■ **Source material**
■ ■ ■ ■ ■
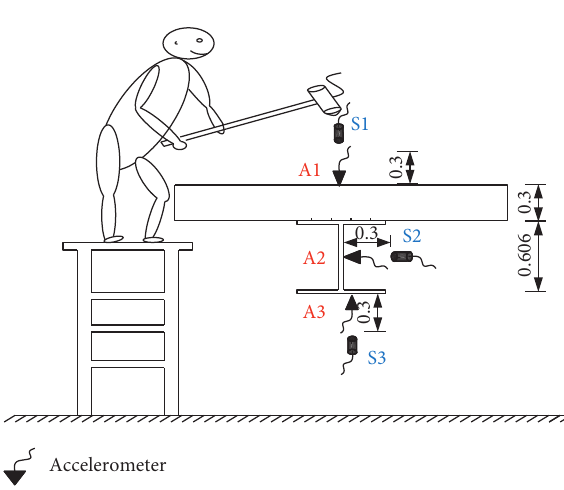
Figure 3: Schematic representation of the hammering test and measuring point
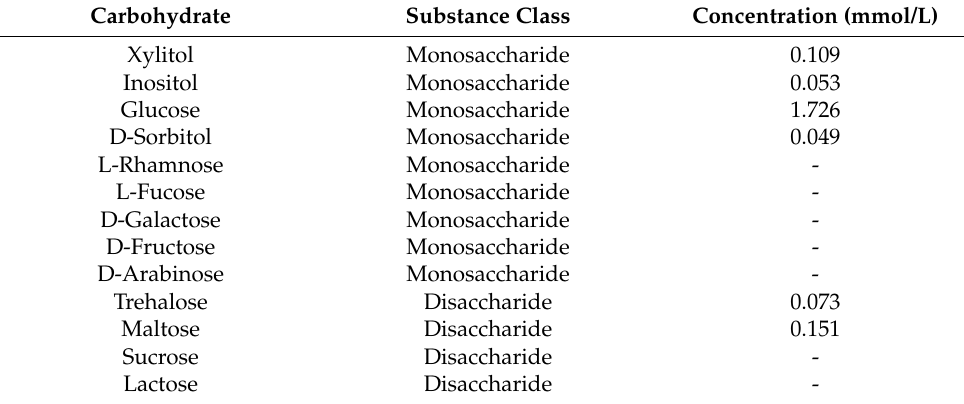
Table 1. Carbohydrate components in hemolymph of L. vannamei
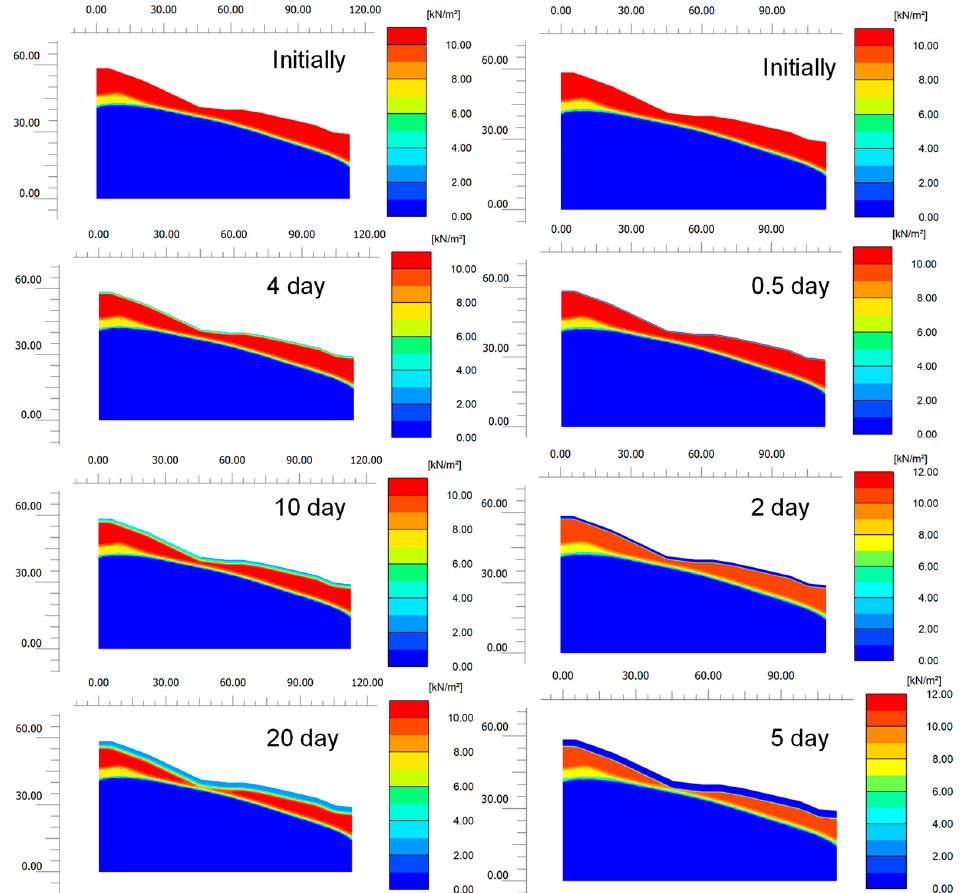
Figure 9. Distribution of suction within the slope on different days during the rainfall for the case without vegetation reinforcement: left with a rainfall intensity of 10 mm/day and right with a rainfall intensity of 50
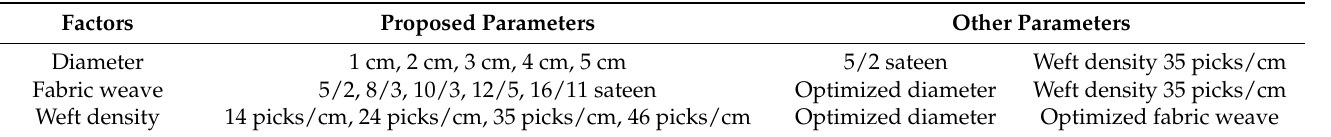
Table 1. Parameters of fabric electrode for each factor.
■ ■ ■ ■ ■
■ **Exercise requirements**
Copy each line from the data above that includes "Table".

■ **Written reply**
Table 1. Carbohydrate components in hemolymph of L. vannamei
Table 1. Parameters of fabric electrode for each factor.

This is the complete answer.